The apparent increase in voltage is often associated with the measurement methods used, particularly when comparing root mean square (RMS) values of AC and DC voltages.

Here’s a breakdown of the process:

**AC Input:**- The AC input voltage is typically represented by its RMS value. RMS is a way of expressing the equivalent constant DC voltage that would produce the same heating effect as the AC voltage.
- For a sinusoidal AC waveform, the RMS value is approximately 0.707 times the peak value.

**Rectification:**- The rectifier allows the positive half-cycle of the AC waveform to pass through, effectively converting AC to pulsating DC.
- The DC component of the rectified waveform is not equivalent to the RMS value of the AC input; it is related to the peak value of the AC waveform.

**Measurement Consideration:**- When comparing the AC RMS voltage to the DC output voltage, the DC output may appear higher because it is often measured as the peak value of the rectified waveform.

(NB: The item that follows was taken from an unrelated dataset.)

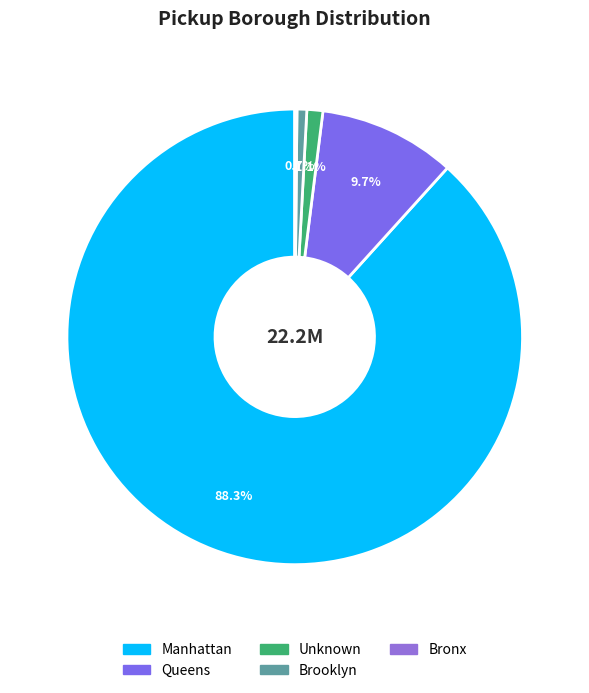

Is it true that Queens is 10% of the pie?

True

In reality, the average or DC component of the rectified waveform is less than the peak value of the AC waveform. The relationship between the peak voltage (V_peak) and the RMS voltage (V_RMS) for a sinusoidal waveform is given by V_RMS = 0.707 * V_peak.

So, if the rectifier is providing a DC voltage equivalent to the peak of the AC waveform, it might seem higher when comparing it directly to the RMS value of the AC input.

It’s essential to consider the measurement context and be aware that the rectifier doesn’t inherently increase the voltage; it transforms the AC waveform into a pulsating DC waveform, and the measurement methods may influence the perceived voltage values.